The history of bay rum is as manly as it smells. Sailors in the 16th century discovered that the West Indies bay leaf made a great perfume to freshen up and mask the stink they acquired while being stuck on a ship for months. To apply the scent to themselves, the sailors would rub the dry leaves on their body, thus leaving the fragrant oil on their skin. While sailors were rubbing leaves on themselves, farmers were cultivating boat loads of sugar to be shipped back to Europe. A few enterprising plantation slaves discovered that molasses, a by-product of sugar, could be fermented into a sweet alcoholic beverage. Brewers on the islands took the slaves’ crude recipe, distilled it, and made it 10 times stronger, thus creating the rum we know today.
Tired of having to rub bay leaves on himself like a weirdo, some sailor got the idea that rum would make a great liquid to steep the bay leaves in to extract their essential oils and make an easy-to-apply cologne. And with that, bay rum was born.
Islanders took this basic recipe and began adding their own olfactory flourishes by mixing in cloves, citrus rind, and cinnamon.
From the West Indies the scent spread to the rest of the world and became popular among men as an aftershave scent. Barbershops in America developed their own unique version of bay rum aftershave to slather on their patrons so they walked out smelling awesomely manly after getting their straight razor shaves. And if you check the medicine cabinets of men born before 1950, there’s a good chance you’ll find a bottle of bay rum in it.
While bay rum waned in popularity after World War II, the renewed interest in traditional wet shaving has brought it back to its throne as the go-to scent for old-school manly men. You can find bay rum at most drug stores or department stores for about $10. But why buy it, when you can make your own just like the 16th century sailors did? In this article, we’re going to share two recipes for bay rum aftershave. The first comes from a recipe that I’ve seen floating around on various wet shaving communities like Badger and Blade and the second comes from an 1866 barbering guide. Enjoy!
Bay Rum Aftershave
- 4 Ounces Vodka
- 2 Tablespoons Jamaican Rum
- 2 Dried Bay Leaves (Don’t use the bay leaf they sell at the grocery store. While it’s good for soups, it’s not good for bay rum. Make sure to use Pimenta racemosa, sometimes available at natural food stores)
- 1/4 Teaspoon Allspice
- 1 Stick of Cinnamon, broken in pieces
- Fresh Zest from a Small Orange
Combine all ingredients in a container such as a bottle or mason jar with a tightly fitting lid. Put the closed container in a dark, cool place (not in the refrigerator) for two weeks. This allows the alcohol to extract the essential oils from the bay leaves. After two weeks, strain the mixture through several layers of coffee filters. If necessary, repeat until no residue remains. Put in a nice bottle and splash on face after shaving.
Bay Rum No. 3 Recipe from Mack’s Barbers Guide
I found this recipe in an old barber’s manual from 1866. This recipe calls for a bay laurel oil. The bay laurel is different from the pimenta racemosa leaf that is traditionally used in bay rum, so this recipe will smell a bit different, but it still smells good.
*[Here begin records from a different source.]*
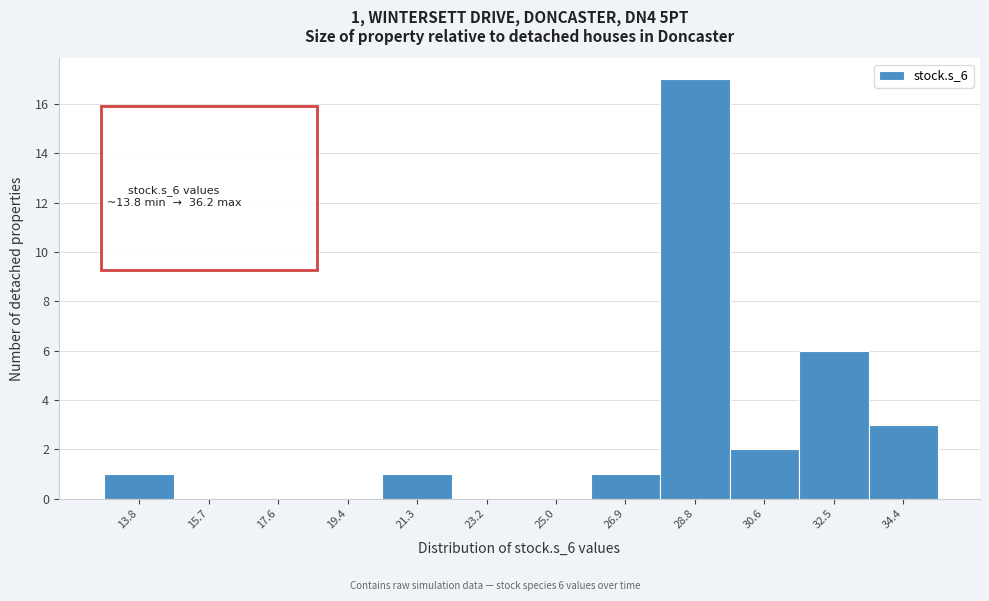

Reading left to right, extract all data points from this chart.

13.8=1	15.7=0	17.6=0	19.4=0	21.3=1	23.2=0	25.0=0	26.9=1	28.8=17	30.6=2	32.5=6	34.4=3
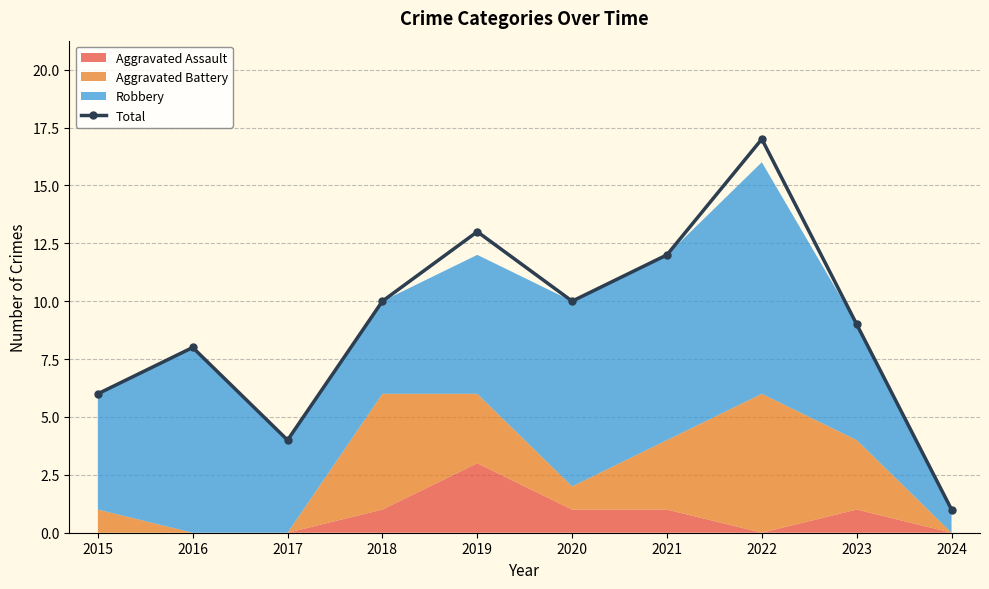

What is the maximum value shown in the chart?

17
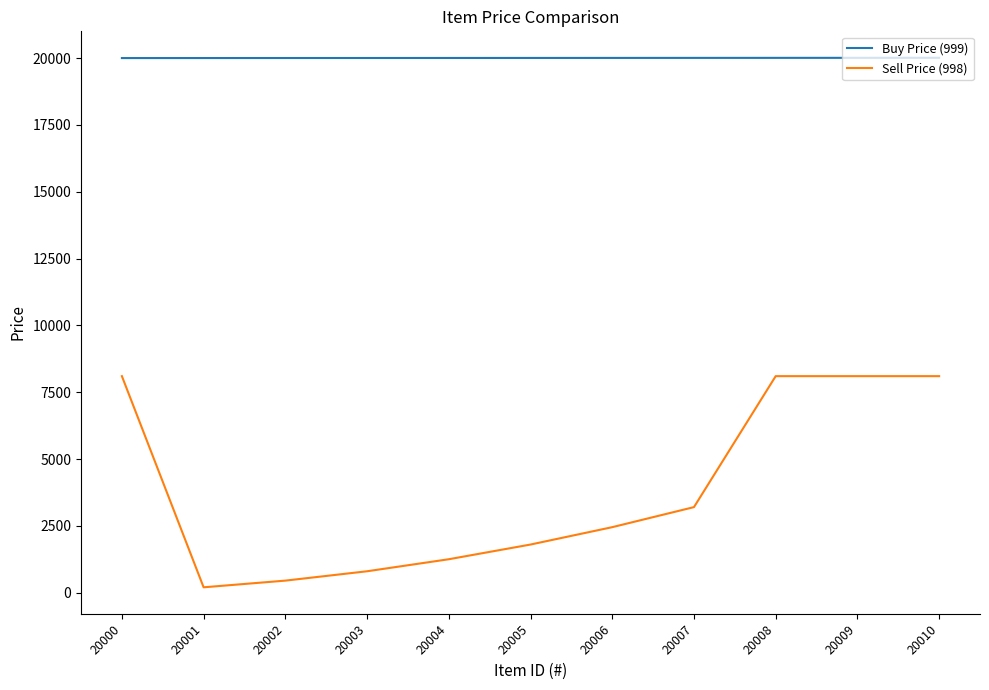

True or false: Sell Price (998) and Buy Price (999) intersect in this chart.

False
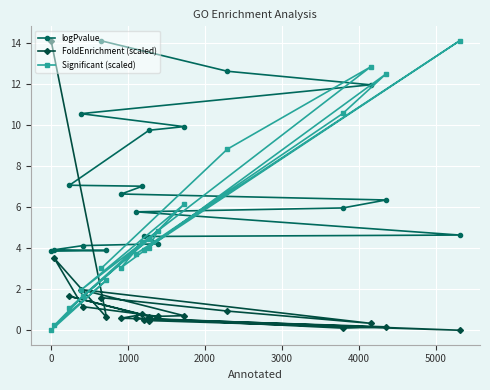

At how many categories does at least one series exceed 8?

10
You can buy a bottle of bay laurel oil online or at a aromatherapy store in your area for $20-$30. While a bit pricey, you don’t have to use too much, and it makes several batches.
- 2 Drams of Oil of Bay Laurel (a dram is 1/16 of an ounce)
- 4 ounces of Jamaica Rum
- 24 ounces of alcohol
- 36 ounces of water
- 1 ounce of pulverized magnesia
Combine all the ingredients above and strain through several layers of coffee filters or cheesecloth. Store in a bottle. You’ll notice that this recipe doesn’t call for letting the mixture sit for two weeks before using. Since we’re using oil of bay laurel and not the leaves, you don’t have to wait for the oils to be extracted from the bay leaf. You can use this concoction immediately after you make it. Instant gratification!
You can customize your bay rum aftershave to your liking by adding different spices and scents. Some suggested scents to add are juniper, lavender, rosemary, allspice, and cinnamon. Have fun!